Tuesday, August 24, 2010


By Tony Mangia


Two weeks ago, Johnny Damon stepped onto the Yankee Stadium turf to a deafening returning conqueror's welcome. Now, after being picked up on waivers by the Boston Red Sox, the next time Damon digs into a Yankee Stadium batter's box, the ex-Yankee left fielder could be hearing Bronx cheers instead. If Damon decides to rejoin the Idiots (or what's left of them) in Boston, pinstripe fans should give spurned Yankee a key to the city for for a couple of reasons--one which could save the season.

First, Damon in Boston II will add a little excitement to the AL Division race. No matter how good the Tampa Bay Rays have been playing and how close the race is, it isn't New York-Boston. It's hard to hate the few fair-weather fans from Florida. They don't have their own bars in New York and any Yankee fan (worth his Yankee Universe shirt) can spot a Red Sox cap approaching from three blocks. I've never seen a Tampa fan in the city. Why would they leave their beaches--oil slicks and all?

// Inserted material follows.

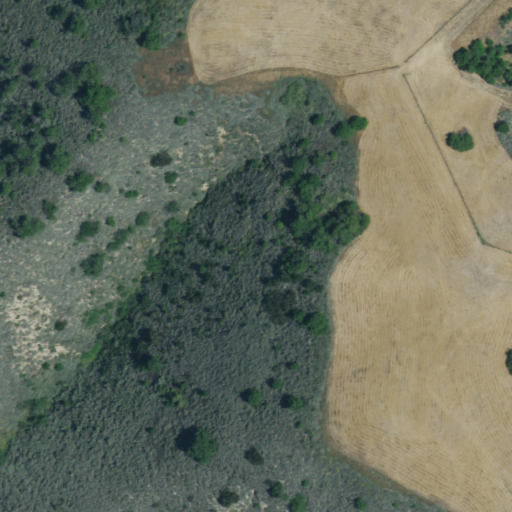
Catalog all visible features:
road: (470, 19)
road: (468, 81)
road: (438, 259)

Secondly, if Damon decides to go back to the Sox, it helps the Yankees. Boston already has a DH--David Ortiz--so where is Damon going to fit in. Sure he could fill in right field and, even though his stats are decent (.272 avg., 7 HRs, 41 RBI's), he's not going to replace the numbers put up by the injured Dustin Pedroia or Jacoby Ellsbury. Damon has been nagged by injuries all season and started only on two games in the outfield. Going to Tampa would be a different story.

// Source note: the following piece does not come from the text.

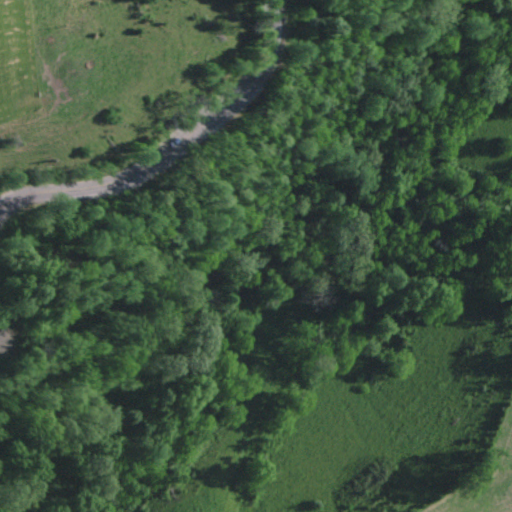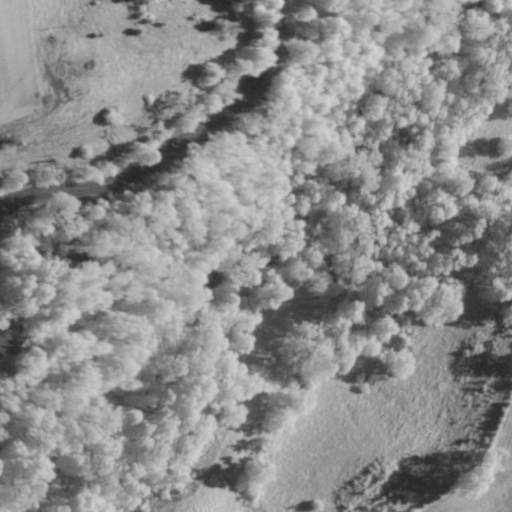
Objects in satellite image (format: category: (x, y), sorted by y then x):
road: (173, 147)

The Rays are in desperate need of a DH. It is one of the few weaknesses on their team and their power outages at the plate confirm this. They've been no hit once and came close two other times. The 36 year-old Damon could bring a championship veteran leadership to the swaddled Tampa squad. Damon has already proven his likability wherever he has suited up and, during his short stay in Detroit, demonstrated an ability to work with young players. This could be Tampa Bay's last chance for a championship. They have a long list of upcoming free agents, a short list of loyal fans and a lean bankroll. Something will have to give in the off-season.

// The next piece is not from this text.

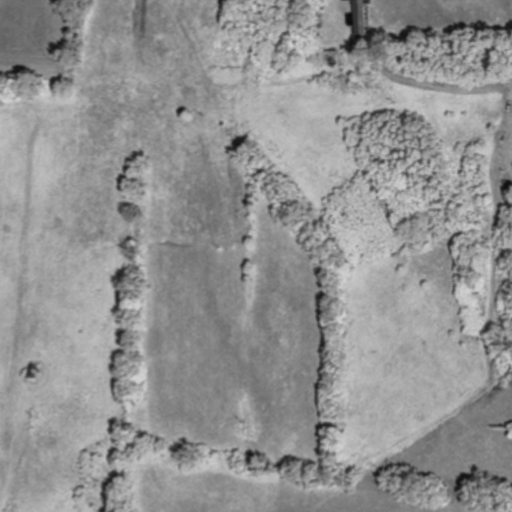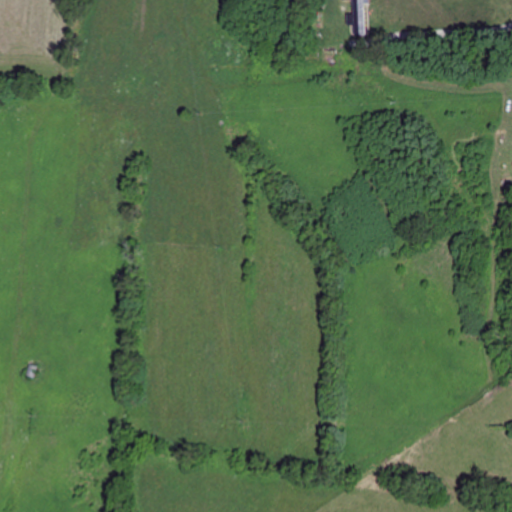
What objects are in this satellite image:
road: (438, 32)
building: (228, 53)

Red Sox Nation may welcome one of their favorite Idiots with open arms and high hopes but Damon has a couple of days to give a thumbs up to the team or flip them the bird. He left Boston with hard feelings after helping them win the 2004 World Series. Damon felt slighted by not being picked up and signed with the Red Sox nemesis Yankees in 2005. He currently has a specific "no-trade" clause to Boston. Damon has stated that he is still leaning towards staying with the Tigers.

Personally, I hope Damon goes back to Beantown. The past two seasons have the rivalry in a lull. No Schilling mouthing off, Pedro beating down Don "The Gerbil" Zimmer or Manny being Manny. Damon--one of the game's most popular players--could end up being cheered and jeered in Boston, Detroit and New York--simultaneously.